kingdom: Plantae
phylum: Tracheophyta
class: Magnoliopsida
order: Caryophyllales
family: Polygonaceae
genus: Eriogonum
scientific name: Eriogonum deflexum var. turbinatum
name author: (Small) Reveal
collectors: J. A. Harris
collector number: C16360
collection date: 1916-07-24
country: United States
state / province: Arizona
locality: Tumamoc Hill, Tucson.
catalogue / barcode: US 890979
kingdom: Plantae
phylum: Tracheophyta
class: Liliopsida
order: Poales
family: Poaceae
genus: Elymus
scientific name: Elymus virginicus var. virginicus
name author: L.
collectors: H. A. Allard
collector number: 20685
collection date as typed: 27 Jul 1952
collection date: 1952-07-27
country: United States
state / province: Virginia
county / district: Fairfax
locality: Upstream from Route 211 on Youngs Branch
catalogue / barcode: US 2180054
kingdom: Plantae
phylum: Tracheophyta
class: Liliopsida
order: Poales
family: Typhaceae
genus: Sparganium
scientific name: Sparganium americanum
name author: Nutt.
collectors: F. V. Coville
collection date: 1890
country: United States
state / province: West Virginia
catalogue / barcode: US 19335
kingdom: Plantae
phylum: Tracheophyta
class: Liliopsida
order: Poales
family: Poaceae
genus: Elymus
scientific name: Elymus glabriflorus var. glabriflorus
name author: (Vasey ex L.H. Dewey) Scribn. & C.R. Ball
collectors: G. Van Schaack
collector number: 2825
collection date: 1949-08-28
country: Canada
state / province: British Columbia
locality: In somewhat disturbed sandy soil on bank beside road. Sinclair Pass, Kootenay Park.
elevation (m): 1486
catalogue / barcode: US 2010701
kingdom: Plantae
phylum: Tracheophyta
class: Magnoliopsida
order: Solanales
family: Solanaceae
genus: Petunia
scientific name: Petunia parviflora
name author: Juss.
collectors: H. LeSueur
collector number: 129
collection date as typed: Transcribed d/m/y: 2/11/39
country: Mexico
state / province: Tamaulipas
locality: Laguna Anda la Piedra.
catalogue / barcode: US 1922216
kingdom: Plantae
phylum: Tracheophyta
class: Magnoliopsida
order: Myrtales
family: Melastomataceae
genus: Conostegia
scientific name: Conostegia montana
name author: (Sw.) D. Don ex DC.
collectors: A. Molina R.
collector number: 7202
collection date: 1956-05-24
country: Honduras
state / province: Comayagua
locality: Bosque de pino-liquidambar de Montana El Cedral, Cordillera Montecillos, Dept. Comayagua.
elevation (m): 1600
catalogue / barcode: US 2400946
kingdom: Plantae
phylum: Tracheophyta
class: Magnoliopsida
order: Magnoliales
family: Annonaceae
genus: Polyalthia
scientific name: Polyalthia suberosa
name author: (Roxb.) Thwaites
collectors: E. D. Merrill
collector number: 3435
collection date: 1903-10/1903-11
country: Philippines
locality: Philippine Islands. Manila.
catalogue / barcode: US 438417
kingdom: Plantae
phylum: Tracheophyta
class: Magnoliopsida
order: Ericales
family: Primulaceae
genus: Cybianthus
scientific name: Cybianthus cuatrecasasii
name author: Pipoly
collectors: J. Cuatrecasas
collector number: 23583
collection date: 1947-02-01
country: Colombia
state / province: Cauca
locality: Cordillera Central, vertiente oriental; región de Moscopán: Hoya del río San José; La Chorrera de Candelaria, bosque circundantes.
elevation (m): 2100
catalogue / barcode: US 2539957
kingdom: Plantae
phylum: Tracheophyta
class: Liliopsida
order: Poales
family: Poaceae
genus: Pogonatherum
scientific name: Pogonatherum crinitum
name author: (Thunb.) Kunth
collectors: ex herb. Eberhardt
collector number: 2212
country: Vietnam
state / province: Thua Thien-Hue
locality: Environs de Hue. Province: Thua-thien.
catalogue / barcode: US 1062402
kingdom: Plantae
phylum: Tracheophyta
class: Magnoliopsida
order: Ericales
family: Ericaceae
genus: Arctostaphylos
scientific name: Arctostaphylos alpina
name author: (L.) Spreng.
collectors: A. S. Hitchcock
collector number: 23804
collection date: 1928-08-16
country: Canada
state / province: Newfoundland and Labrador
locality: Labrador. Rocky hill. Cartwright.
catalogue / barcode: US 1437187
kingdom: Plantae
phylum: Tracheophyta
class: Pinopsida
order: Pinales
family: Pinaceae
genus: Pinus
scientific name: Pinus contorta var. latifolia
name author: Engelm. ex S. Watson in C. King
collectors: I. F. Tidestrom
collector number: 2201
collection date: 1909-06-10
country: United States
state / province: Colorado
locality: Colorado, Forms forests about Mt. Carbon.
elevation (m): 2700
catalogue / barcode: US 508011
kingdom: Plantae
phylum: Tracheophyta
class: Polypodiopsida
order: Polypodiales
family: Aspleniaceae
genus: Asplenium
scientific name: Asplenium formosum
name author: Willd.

::::

TASK TO COMPLETE — Please reproduce all of the lines above exactly, keeping every one in its original order.

ANSWER TO THE TASK —
kingdom: Plantae
phylum: Tracheophyta
class: Magnoliopsida
order: Caryophyllales
family: Polygonaceae
genus: Eriogonum
scientific name: Eriogonum deflexum var. turbinatum
name author: (Small) Reveal
collectors: J. A. Harris
collector number: C16360
collection date: 1916-07-24
country: United States
state / province: Arizona
locality: Tumamoc Hill, Tucson.
catalogue / barcode: US 890979
kingdom: Plantae
phylum: Tracheophyta
class: Liliopsida
order: Poales
family: Poaceae
genus: Elymus
scientific name: Elymus virginicus var. virginicus
name author: L.
collectors: H. A. Allard
collector number: 20685
collection date as typed: 27 Jul 1952
collection date: 1952-07-27
country: United States
state / province: Virginia
county / district: Fairfax
locality: Upstream from Route 211 on Youngs Branch
catalogue / barcode: US 2180054
kingdom: Plantae
phylum: Tracheophyta
class: Liliopsida
order: Poales
family: Typhaceae
genus: Sparganium
scientific name: Sparganium americanum
name author: Nutt.
collectors: F. V. Coville
collection date: 1890
country: United States
state / province: West Virginia
catalogue / barcode: US 19335
kingdom: Plantae
phylum: Tracheophyta
class: Liliopsida
order: Poales
family: Poaceae
genus: Elymus
scientific name: Elymus glabriflorus var. glabriflorus
name author: (Vasey ex L.H. Dewey) Scribn. & C.R. Ball
collectors: G. Van Schaack
collector number: 2825
collection date: 1949-08-28
country: Canada
state / province: British Columbia
locality: In somewhat disturbed sandy soil on bank beside road. Sinclair Pass, Kootenay Park.
elevation (m): 1486
catalogue / barcode: US 2010701
kingdom: Plantae
phylum: Tracheophyta
class: Magnoliopsida
order: Solanales
family: Solanaceae
genus: Petunia
scientific name: Petunia parviflora
name author: Juss.
collectors: H. LeSueur
collector number: 129
collection date as typed: Transcribed d/m/y: 2/11/39
country: Mexico
state / province: Tamaulipas
locality: Laguna Anda la Piedra.
catalogue / barcode: US 1922216
kingdom: Plantae
phylum: Tracheophyta
class: Magnoliopsida
order: Myrtales
family: Melastomataceae
genus: Conostegia
scientific name: Conostegia montana
name author: (Sw.) D. Don ex DC.
collectors: A. Molina R.
collector number: 7202
collection date: 1956-05-24
country: Honduras
state / province: Comayagua
locality: Bosque de pino-liquidambar de Montana El Cedral, Cordillera Montecillos, Dept. Comayagua.
elevation (m): 1600
catalogue / barcode: US 2400946
kingdom: Plantae
phylum: Tracheophyta
class: Magnoliopsida
order: Magnoliales
family: Annonaceae
genus: Polyalthia
scientific name: Polyalthia suberosa
name author: (Roxb.) Thwaites
collectors: E. D. Merrill
collector number: 3435
collection date: 1903-10/1903-11
country: Philippines
locality: Philippine Islands. Manila.
catalogue / barcode: US 438417
kingdom: Plantae
phylum: Tracheophyta
class: Magnoliopsida
order: Ericales
family: Primulaceae
genus: Cybianthus
scientific name: Cybianthus cuatrecasasii
name author: Pipoly
collectors: J. Cuatrecasas
collector number: 23583
collection date: 1947-02-01
country: Colombia
state / province: Cauca
locality: Cordillera Central, vertiente oriental; región de Moscopán: Hoya del río San José; La Chorrera de Candelaria, bosque circundantes.
elevation (m): 2100
catalogue / barcode: US 2539957
kingdom: Plantae
phylum: Tracheophyta
class: Liliopsida
order: Poales
family: Poaceae
genus: Pogonatherum
scientific name: Pogonatherum crinitum
name author: (Thunb.) Kunth
collectors: ex herb. Eberhardt
collector number: 2212
country: Vietnam
state / province: Thua Thien-Hue
locality: Environs de Hue. Province: Thua-thien.
catalogue / barcode: US 1062402
kingdom: Plantae
phylum: Tracheophyta
class: Magnoliopsida
order: Ericales
family: Ericaceae
genus: Arctostaphylos
scientific name: Arctostaphylos alpina
name author: (L.) Spreng.
collectors: A. S. Hitchcock
collector number: 23804
collection date: 1928-08-16
country: Canada
state / province: Newfoundland and Labrador
locality: Labrador. Rocky hill. Cartwright.
catalogue / barcode: US 1437187
kingdom: Plantae
phylum: Tracheophyta
class: Pinopsida
order: Pinales
family: Pinaceae
genus: Pinus
scientific name: Pinus contorta var. latifolia
name author: Engelm. ex S. Watson in C. King
collectors: I. F. Tidestrom
collector number: 2201
collection date: 1909-06-10
country: United States
state / province: Colorado
locality: Colorado, Forms forests about Mt. Carbon.
elevation (m): 2700
catalogue / barcode: US 508011
kingdom: Plantae
phylum: Tracheophyta
class: Polypodiopsida
order: Polypodiales
family: Aspleniaceae
genus: Asplenium
scientific name: Asplenium formosum
name author: Willd.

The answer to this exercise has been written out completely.